El aliado incómodo de Israel
En un artículo publicado por el diario francés Le Monde, la socióloga israelí Eva Illouz dijo que Ben-Gvir y su partido, la “tercera fuerza política israelí”, pueden ser definidos como el rostro del “fascismo judío” y no una “excepción aislada”, sino más bien el síntoma visible de una “profunda” crisis moral y de transformación autoritaria de la derecha en el poder en Israel.
Según Illouz, mientras Netanyahu es un populista convencional de derecha, su socio en la coalición va más allá del populismo. Representa aquello que a regañadientes podemos llamar “fascismo judío”.
El 19 de agosto, Ben-Gvir causó escándalo internacional cuando incitó a matar cada noche a entre 30 y 40 palestinos. Después, fue grabado mientras mostraba la construcción de un complejo penitenciario equipado con horcas para los detenidos acusados de terrorismo.
Y es que el peso de Ben-Gvir dentro de la coalición de gobierno alcanzó su consagración el 30 de marzo, cuando el Parlamento aprobó la ley que prevé la pena de muerte para los acusados de terrorismo.
Con raíces en el movimiento Kach, Ben-Gvir fundó su partido Otzama Yehudit en 2012 y, exactamente una década después, fue convencido por Netanyahu, líder del movimiento político conservador Likud, que necesitaba aliados para presentarse con una sola lista en las elecciones.

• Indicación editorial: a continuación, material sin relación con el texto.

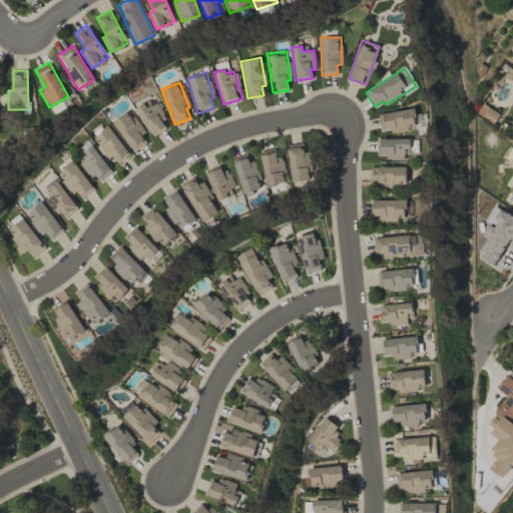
[(150,105),(145,95),(133,101),(149,135),(168,127),(156,102),(150,105)]
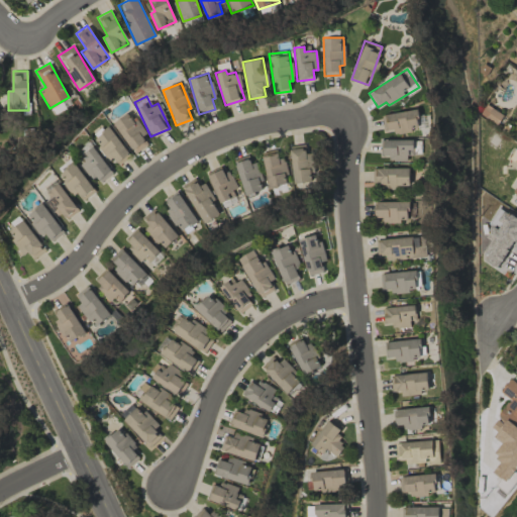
[(497,124),(502,114),(485,105),(479,114),(497,124)]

“Con esa lista su partido se vuelve la tercera fuerza del gobierno. Netanyahu pensaba que podría manejar a Ben-Gvir, pero no lo ha podido hacer. A partir del 7 de octubre el ministro de Seguridad ha chantajeado repetidamente al primer ministro, amenazando con abandonar el gobierno si se permitía la entrada de ayuda humanitaria a Gaza o se adoptaba una línea más suave hacia los palestinos”, dice Testi.
Resalta que, si el partido de Ben-Gvir dejaba el gobierno, caía Netanyahu. “Por eso los extremistas han podido hacer y deshacer a su antojo”, con un gobierno que ha aprobado 102 asentamientos de colonos en Cisjordania.
Testi subraya que después del 7 de octubre los extremistas en el gobierno de Israel han tenido manos libres, porque los atentados de Hamás desestabilizaron completamente a la sociedad israelí.
De esa manera, los extremistas han continuado con su agenda, con la complicidad de gobiernos como el de Donald Trump, y se ha llegado incluso a la aceleración del plan E1, que prevé la división de Cisjordania, con la construcción de 3 mil 400 nuevos asentamientos judíos, lo que representa “la tumba” del proyecto de crear un Estado palestino.
Según Testi, en las elecciones de octubre es muy probable que Netanyahu sea derrotado por el general y líder opositor Gaidi Eisenkot, aunque Ben-Gvir mantendría su escaño en el Parlamento.
El general, dice Testi, que formaría un gobierno de minoría, ya ha dicho que no piensa aliarse con los partidos árabe-israelíes. Ese contexto hace prever la creación de un gobierno frágil, con Ben-Gvir fuera del poder momentáneamente para consolidar una fuerte oposición.